The social and cultural implications of these birds I'll leave to all of you, as I am simply not equipped with enough knowledge of China to tease them all out, but, trust me, there is much to think about. My primary interest here is the poetic imagination, vision, and resourcefulness used to create these incarnations of rebirth. When you first experience these birds, you immediately feel their grandeur, their sheer size. As overwhelming as that might be, it is not intimidating but, rather exhibit an infectious joy, wit, and playfulness. These birds are celebrations of human imagination.

Close up of crest and bill.
Some of the most difficult parts of creating a bird from construction materials, I imagine, would be its softer parts: hued plumage, differing feathers, various textures.
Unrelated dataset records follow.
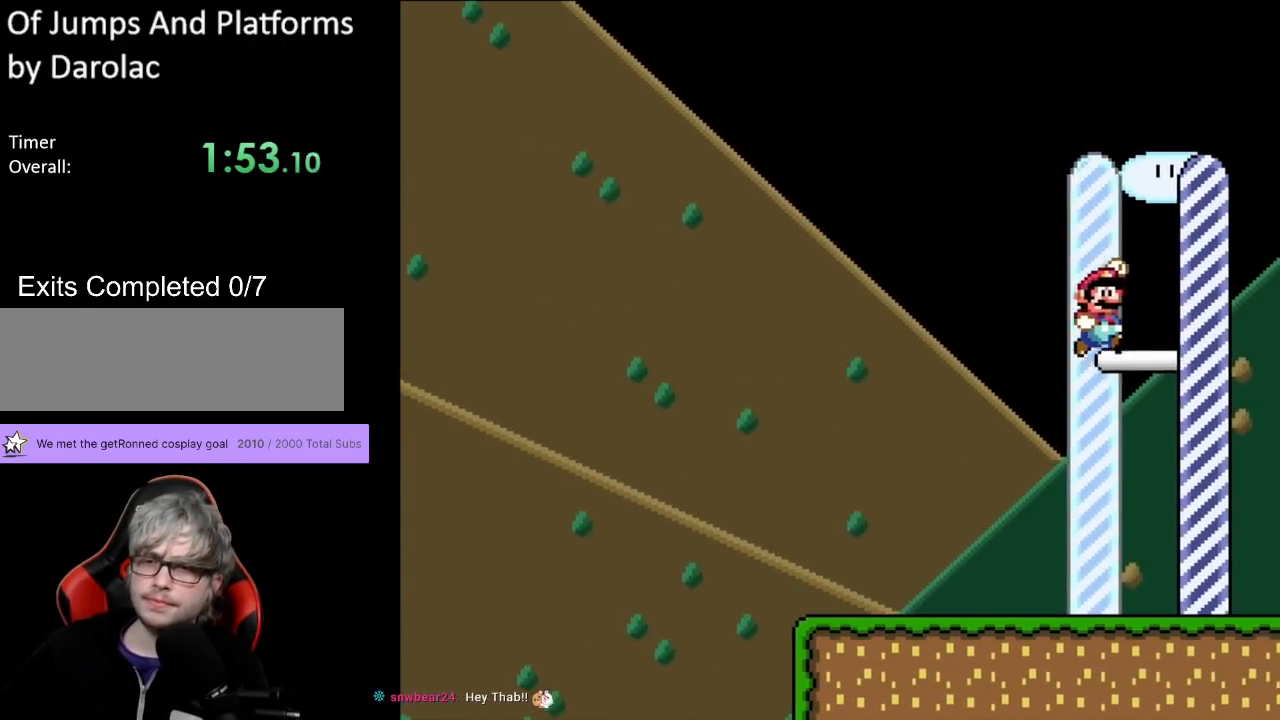
{"buttons": [], "events": [[133, "B", "up"], [200, "DPAD_RIGHT", "up"], [350, "Y", "up"]]}
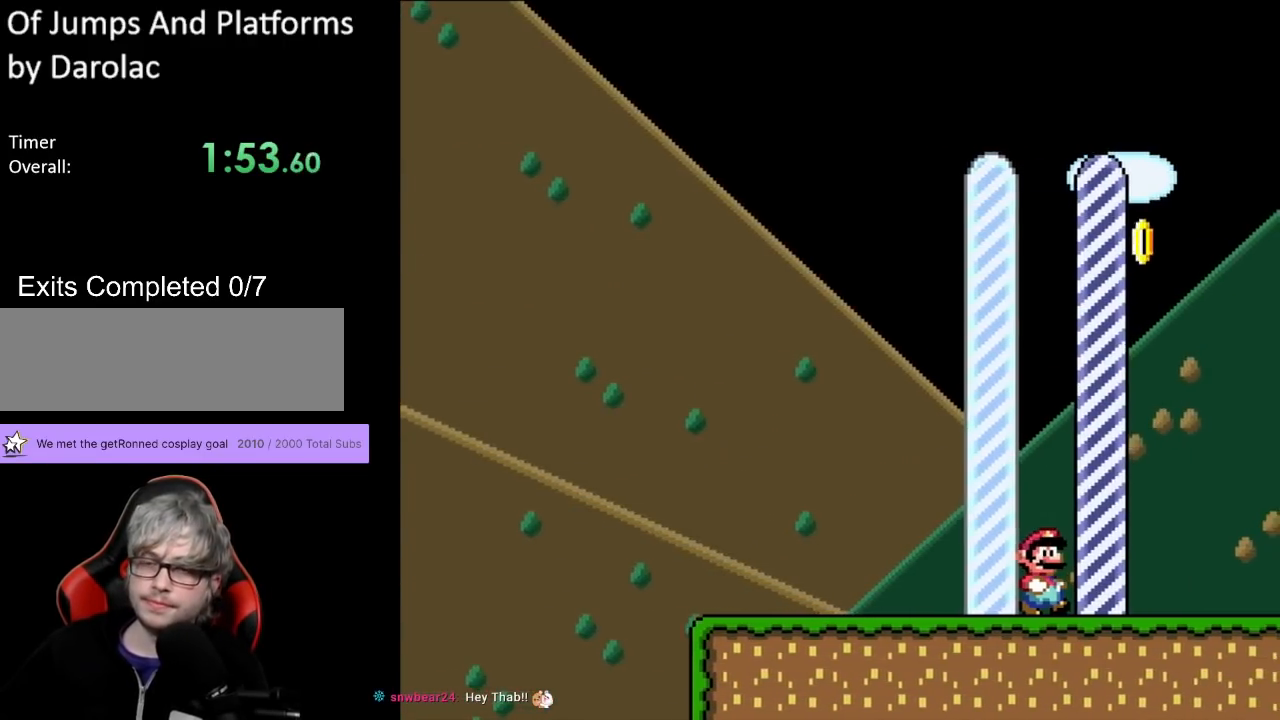
{"buttons": [], "events": []}
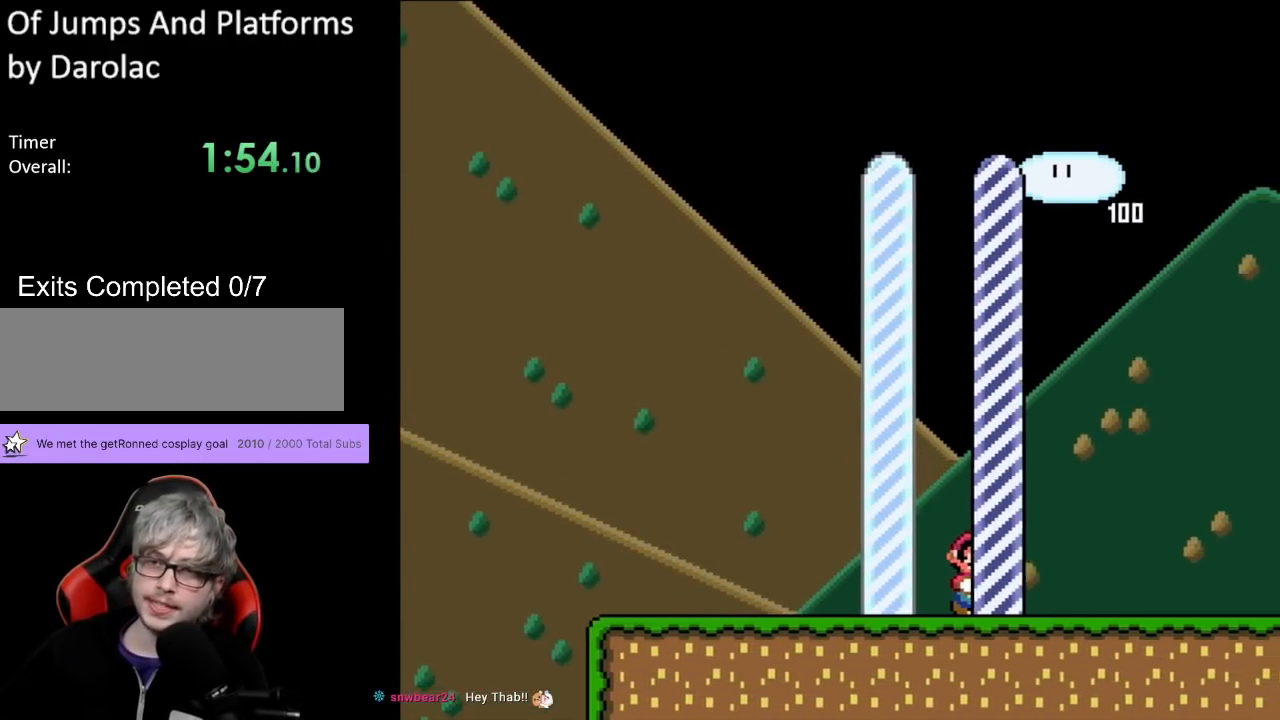
{"buttons": ["A"], "events": [[450, "A", "down"]]}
Though for Xu Bing this isn't an issue. For instance, look at the crest of the phoenix on the left: hard hats and the remnants of a fan are arranged in such a precise manner so to resemble light, bouncy, plumes. Part of a the genius of this piece is how obviously correct his choices are. Naturally it would be hard hats on top of the head. But a fan? Well it might got hot under all those hard hats, might as well have some ventilation to cool off! Or consider the feathers. Using shovel heads is a stroke of genius. The round heads and shafts capture the scalloped look of layered feathers perfectly. One of the most mudane, back-breaking tools has taken flight, is utterly transformed, is lifted out of our mortal world and into the immortal mythic.

The language of feathers.
Before I get too far astray, language truly is at the center of Xu Bing's art and imagination. As a calligrapher, he is well aware that  shape and beauty vital to a language, and that words and characters are not solely signifiers of meaning, but vessels of art. Though Persistence/Transformation: Text as Image in the Art of Xu Bing, published in 2006 by the Princeton University Press, makes it clear that Xu Bing concieves language as raw material, as an object that can, and should, be manipulated. This idea is similar to the work of Gertrude Stein, and, in some ways, William Carlos Williams. Consider "Susie Asado," by Gertrude Stein:

Sweet sweet sweet sweet sweet tea.
       Susie Asado.
Sweet sweet sweet sweet sweet tea.
       Susie Asado.
Susie Asado which is a told tray sure.
A lean on the shoe this means slips slips hers.
When the ancient light grey is clean it is yellow, it is a silver seller.
This is a please this is a please there are the saids to jelly. These are the wets these say the sets to leave a crown to Incy.
Incy is short for incubus.
A pot. A pot is a beginning of a rare bit of trees. Trees tremble, the old vats are in bobbles, bobbles which shade and shove and render clean, render clean must.   
       Drink pups.   
Drink pups drink pups lease a sash hold, see it shine and a bobolink has pins. It shows a nail.
What is a nail. A nail is unison.
Sweet sweet sweet sweet sweet tea.
 
Even if meaning is elusive here, we get the impression that these words mean something more, and are not simply words. As with any poem, this poem relies on sound to establish meaning, setting, and context. At the outset, "Sweet tea," is a drink, but is also a pun for "sweety." We realize that the speaker has affections for a woman named Susie Asado.  This idea is compounded with the next line, and we learn that Susie Asado is a "told tray sure," a "told treasure." The speaker is obviously not shy with her affections, but is rather deliberately cagey. The poem proceeds in this manner, and it become more erotic as it progresses. Words like "jelly," "tremble," "bobbles," and "nail" are not only pithy, evocative langauge, but are also erotically charged moments. Stein has found a way to convey sexual desire in witty, playful, and repetitious language. This breakthrough would not have been possible if Stein didn not see words as tools that are to be used in new ways.

What Stein does so well take everyday langauge, words that we persumably know well and have used, and breaks it so that it may be remade. She Stein reminds us that words have meanings, but sometimes we need to forget those meanings in order to understand the world in a new way. Suddenly langauge we are accustomed to is made strange to us, has become fresh, and we are awakened to new possibilities for f language, new configurations, and new modes of expression.  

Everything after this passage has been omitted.